"I have a nature that doesn't panic in these situations"
February 23, 2016 6:47 AM   Subscribe

RIP Captain Eric "Winkle" Brown, Royal Navy officer, Battle of Britain survivor and test pilot who flew a record breaking 487 different types of aircraft. posted by fearfulsymmetry (13 comments total) 15 users marked this as a favorite
Wow. First I have heard of Winkle, but very impressed by his service, talents and skill. He certainly did have the right temperament for combat flying. I thank him for his service.

posted by AugustWest at 7:17 AM on February 23, 2016

Thanks for posting this. Captain Brown was a most remarkable man and as intrepid an aviator as ever strapped on a parachute. He may be seen in several recent WWII documentaries which show that despite his advanced age, he had not lost a bit of his Scottish wit.

For anyone interested in his expert opinions on the performance of Axis aircraft, his "Wings of the Luftwaffe" is a great read; it has sold in excess of 100,000 copies. For some reason, many British pilots seem to excel at aviation literature, and Captain Brown was among the best of the lot.
posted by rdone at 7:19 AM on February 23, 2016

From the pic at the top of the "Greatest pilot ever?" article - when your tailor has to install a curtain rod on your suitcoats to handle all of the medals hanging off you, the case may well be made.

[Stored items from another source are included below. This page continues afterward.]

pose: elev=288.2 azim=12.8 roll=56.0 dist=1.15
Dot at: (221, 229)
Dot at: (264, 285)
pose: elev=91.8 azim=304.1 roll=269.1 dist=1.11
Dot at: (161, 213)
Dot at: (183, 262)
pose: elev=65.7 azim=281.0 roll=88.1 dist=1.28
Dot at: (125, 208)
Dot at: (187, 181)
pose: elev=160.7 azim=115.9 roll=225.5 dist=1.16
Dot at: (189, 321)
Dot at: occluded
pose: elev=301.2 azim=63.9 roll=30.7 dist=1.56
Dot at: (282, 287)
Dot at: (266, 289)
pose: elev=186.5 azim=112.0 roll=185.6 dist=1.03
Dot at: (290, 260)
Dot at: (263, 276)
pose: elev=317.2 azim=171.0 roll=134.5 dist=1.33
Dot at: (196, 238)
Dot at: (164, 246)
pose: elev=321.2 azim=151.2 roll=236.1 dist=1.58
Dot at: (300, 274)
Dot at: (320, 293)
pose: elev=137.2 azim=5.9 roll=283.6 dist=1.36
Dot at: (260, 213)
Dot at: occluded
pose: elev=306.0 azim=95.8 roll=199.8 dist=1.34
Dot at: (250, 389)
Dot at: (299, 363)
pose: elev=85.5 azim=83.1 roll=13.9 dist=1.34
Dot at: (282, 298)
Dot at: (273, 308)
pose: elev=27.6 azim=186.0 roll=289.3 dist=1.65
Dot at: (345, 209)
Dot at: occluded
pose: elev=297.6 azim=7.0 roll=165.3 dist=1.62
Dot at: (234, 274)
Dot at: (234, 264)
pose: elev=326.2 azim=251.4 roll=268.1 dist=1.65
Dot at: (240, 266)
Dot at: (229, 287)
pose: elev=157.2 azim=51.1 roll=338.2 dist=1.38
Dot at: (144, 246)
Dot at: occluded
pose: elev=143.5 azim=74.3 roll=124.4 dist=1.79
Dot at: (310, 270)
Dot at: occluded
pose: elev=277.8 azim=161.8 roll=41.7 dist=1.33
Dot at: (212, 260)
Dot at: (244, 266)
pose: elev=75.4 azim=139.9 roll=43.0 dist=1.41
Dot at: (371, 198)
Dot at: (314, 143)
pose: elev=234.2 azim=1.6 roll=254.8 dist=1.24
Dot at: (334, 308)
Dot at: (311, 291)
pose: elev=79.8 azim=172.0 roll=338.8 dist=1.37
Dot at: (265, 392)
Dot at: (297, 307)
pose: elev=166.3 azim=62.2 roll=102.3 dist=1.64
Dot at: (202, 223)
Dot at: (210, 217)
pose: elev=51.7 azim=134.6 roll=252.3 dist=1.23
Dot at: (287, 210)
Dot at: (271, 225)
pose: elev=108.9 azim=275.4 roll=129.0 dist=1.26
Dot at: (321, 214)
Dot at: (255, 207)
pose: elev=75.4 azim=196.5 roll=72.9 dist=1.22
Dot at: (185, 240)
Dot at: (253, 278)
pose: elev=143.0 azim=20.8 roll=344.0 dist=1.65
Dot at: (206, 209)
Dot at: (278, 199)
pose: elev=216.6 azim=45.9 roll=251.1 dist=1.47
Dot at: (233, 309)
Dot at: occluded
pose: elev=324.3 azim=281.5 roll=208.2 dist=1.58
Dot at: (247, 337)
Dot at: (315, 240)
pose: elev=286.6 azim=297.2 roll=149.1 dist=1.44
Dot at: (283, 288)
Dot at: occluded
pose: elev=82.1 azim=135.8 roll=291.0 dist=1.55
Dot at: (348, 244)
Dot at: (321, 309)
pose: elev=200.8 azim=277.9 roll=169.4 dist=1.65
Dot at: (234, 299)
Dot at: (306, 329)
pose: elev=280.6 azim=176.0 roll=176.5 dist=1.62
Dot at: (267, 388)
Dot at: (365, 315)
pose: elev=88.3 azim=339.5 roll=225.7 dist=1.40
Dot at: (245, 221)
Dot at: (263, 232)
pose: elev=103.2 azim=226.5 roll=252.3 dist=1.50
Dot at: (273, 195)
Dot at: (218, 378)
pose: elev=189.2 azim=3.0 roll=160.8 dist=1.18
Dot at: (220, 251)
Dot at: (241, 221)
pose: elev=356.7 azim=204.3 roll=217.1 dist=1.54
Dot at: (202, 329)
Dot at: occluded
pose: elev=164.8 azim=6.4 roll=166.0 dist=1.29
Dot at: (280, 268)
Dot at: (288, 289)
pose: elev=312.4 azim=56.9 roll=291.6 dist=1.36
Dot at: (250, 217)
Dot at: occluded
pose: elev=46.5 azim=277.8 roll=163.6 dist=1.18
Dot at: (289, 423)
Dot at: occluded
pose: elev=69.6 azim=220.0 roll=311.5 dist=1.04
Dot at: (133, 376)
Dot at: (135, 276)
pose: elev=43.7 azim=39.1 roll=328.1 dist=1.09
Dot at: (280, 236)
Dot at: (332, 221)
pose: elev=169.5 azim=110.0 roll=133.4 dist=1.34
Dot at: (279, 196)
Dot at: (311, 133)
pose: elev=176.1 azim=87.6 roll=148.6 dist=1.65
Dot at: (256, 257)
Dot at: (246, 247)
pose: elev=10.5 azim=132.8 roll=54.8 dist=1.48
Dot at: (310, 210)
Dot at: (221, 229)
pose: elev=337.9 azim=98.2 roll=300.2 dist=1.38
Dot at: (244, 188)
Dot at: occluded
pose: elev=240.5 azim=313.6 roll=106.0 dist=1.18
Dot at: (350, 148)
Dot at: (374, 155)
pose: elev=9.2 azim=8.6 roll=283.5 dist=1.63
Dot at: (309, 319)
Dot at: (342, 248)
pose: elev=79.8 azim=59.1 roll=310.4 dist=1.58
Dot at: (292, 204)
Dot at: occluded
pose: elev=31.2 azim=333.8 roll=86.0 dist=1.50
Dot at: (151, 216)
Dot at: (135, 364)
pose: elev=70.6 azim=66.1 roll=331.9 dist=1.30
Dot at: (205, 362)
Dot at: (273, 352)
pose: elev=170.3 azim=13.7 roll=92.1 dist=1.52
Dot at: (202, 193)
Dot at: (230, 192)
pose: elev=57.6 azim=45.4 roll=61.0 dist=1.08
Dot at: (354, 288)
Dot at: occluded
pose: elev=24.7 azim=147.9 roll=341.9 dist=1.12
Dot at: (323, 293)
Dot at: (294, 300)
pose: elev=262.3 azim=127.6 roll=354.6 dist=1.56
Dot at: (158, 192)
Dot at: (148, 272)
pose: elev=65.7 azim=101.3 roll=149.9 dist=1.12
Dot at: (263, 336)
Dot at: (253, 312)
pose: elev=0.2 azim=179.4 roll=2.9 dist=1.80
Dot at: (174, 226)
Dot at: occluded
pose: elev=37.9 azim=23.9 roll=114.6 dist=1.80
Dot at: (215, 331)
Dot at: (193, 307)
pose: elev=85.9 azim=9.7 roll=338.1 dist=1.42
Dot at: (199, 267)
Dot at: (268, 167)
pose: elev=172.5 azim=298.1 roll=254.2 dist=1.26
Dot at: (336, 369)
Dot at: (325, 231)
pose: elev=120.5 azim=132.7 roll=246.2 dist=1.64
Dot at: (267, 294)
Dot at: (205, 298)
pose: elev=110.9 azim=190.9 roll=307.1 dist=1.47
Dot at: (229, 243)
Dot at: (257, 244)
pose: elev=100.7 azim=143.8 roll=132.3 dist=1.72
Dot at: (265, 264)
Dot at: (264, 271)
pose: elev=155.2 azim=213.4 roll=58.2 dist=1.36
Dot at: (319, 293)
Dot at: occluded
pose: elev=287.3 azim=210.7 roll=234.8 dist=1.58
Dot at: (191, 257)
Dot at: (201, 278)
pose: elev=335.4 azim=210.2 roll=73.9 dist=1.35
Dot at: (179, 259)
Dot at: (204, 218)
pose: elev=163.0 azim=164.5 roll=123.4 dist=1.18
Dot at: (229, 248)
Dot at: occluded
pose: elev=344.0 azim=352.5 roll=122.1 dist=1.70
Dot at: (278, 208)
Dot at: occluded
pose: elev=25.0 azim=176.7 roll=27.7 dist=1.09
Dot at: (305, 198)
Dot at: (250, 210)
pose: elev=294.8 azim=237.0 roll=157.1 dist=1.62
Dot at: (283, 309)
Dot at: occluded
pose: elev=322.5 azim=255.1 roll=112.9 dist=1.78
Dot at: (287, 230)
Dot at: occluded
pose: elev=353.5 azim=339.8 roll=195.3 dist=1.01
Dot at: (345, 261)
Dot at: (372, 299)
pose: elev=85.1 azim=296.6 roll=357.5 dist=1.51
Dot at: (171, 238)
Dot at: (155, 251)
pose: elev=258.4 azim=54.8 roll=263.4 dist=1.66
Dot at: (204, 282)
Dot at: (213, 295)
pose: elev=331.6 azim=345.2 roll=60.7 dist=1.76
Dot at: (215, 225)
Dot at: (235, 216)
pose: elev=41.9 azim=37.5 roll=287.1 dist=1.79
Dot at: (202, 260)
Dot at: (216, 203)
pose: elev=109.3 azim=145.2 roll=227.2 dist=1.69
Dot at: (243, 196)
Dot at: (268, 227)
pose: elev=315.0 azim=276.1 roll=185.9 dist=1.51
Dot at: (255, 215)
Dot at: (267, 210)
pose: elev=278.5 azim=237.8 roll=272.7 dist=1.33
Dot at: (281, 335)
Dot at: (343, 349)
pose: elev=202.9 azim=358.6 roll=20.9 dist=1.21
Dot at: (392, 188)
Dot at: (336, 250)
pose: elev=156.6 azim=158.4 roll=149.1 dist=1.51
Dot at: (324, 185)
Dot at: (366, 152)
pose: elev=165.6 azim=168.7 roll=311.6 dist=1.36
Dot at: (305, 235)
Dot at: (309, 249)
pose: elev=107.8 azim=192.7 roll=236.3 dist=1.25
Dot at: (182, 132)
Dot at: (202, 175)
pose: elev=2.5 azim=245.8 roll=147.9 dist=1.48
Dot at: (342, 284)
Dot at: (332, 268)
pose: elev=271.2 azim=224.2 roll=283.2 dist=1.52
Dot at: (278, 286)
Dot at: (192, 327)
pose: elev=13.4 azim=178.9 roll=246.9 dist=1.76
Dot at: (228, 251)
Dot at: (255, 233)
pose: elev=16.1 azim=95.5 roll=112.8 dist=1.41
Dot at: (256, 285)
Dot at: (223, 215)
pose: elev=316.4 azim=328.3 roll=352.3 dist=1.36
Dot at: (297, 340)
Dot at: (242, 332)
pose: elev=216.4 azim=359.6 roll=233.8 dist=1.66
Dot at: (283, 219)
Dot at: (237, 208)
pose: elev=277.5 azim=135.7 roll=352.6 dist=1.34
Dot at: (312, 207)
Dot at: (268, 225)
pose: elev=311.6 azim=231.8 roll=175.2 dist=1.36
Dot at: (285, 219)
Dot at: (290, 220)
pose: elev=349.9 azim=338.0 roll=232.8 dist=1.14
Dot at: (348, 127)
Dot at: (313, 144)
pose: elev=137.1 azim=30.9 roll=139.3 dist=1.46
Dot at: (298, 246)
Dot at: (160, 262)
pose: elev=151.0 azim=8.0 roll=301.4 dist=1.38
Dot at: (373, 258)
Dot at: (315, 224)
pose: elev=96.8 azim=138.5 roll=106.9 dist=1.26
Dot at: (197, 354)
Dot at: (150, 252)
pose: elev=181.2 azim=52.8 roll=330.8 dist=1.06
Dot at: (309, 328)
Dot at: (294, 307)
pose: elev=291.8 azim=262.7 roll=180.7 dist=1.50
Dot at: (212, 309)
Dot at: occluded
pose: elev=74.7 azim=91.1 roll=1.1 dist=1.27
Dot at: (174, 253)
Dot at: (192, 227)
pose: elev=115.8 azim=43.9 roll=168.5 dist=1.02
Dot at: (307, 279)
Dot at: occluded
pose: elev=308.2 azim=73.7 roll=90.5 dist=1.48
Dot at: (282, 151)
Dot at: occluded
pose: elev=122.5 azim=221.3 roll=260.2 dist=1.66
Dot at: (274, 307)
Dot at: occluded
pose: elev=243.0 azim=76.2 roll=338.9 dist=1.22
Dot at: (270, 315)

posted by Slap*Happy at 7:19 AM on February 23, 2016 [3 favorites]

Oh crap. Eric Brown died? That sucks. I will always treasure his description of flying a captured ME-163 rocket plane. The man was a serious badass.
posted by InsertNiftyNameHere at 7:21 AM on February 23, 2016 [1 favorite]


Didn't know he was part of the Miles M52 saga, one of the uglier aspects of the formation of the “Western Bloc”. You didn't get to be part of the Pax Americana unless you handed over your shiny tech.
posted by scruss at 7:25 AM on February 23, 2016

posted by Gelatin at 7:34 AM on February 23, 2016 [5 favorites]

I only found out about Brown when I managed to randomly catch that documentary when the BBC first showed it ... it's basically one gob-smacking moment after another.
posted by fearfulsymmetry at 7:42 AM on February 23, 2016 [1 favorite]

His writings on test-piloting are worthy reads. He will be sorely missed.

posted by pjern at 9:01 AM on February 23, 2016 [1 favorite]

Somehow this is the first I've heard of this man. What an amazing life. Thanks, fearfulsymmetry, for posting.
posted by exogenous at 9:53 AM on February 23, 2016

Re: The Story of Captain Winkle Brown

Anyone know where a guy from the USA could purchase that documentary on a pressed DVD? (In other words, not a recorded DVD+-R, although I would settle for that if it was the only choice available.)

That was a great documentary, and it would compliment the one I already have of him where he talks about just what a beast the ME-163 was, even for him.

Truly an amazing individual. I, and I'm sure many others, will miss him.

Thanks for the post, even if it is terrible news. And, again, if anyone knows where I can purchase a copy of that documentary, I'd really appreciate some help.

. and RIP Eric Brown.
posted by InsertNiftyNameHere at 10:38 AM on February 23, 2016

"There are old test pilots, and there are bold test pilots, but there are no old, bold test pilots."

That may be true now, but it wasn't true a couple of days ago.

We British have a bit of a thing about aviation, and like to think of ourselves as indefinably superior to other nations in this respect (as in many others, of course, but we don't like to boast). Battle of Britain, Biggles, Dambusters, Concorde (there may have been some other lot involved in that, but the argument stands), Comet... all these things feed nicely into the internal narrative. When settling into your long-haul seat there is nothing quite so reassuring as the Home County tones of Captain Trubshaw on the PA.

The raw facts don't justify the prejudice. Counter-arguments may easily be made, counter-examples cluster thickly on the radar screen. Indeed, after a lifetime considering the matter, a chap might come to the view that excellence in aviation is bestowed impartially, regardless of culture, language or birthplace, and it is an adventure in which all humanity may excel.

And then one considers Eric "Winkle" Brown, and such nonsense is swiftly put to flight.

A nation salutes you, sir.
posted by Devonian at 11:33 AM on February 23, 2016 [8 favorites]

posted by Kevin Street at 2:05 PM on February 23, 2016

Fantastic story! Thanks for posting.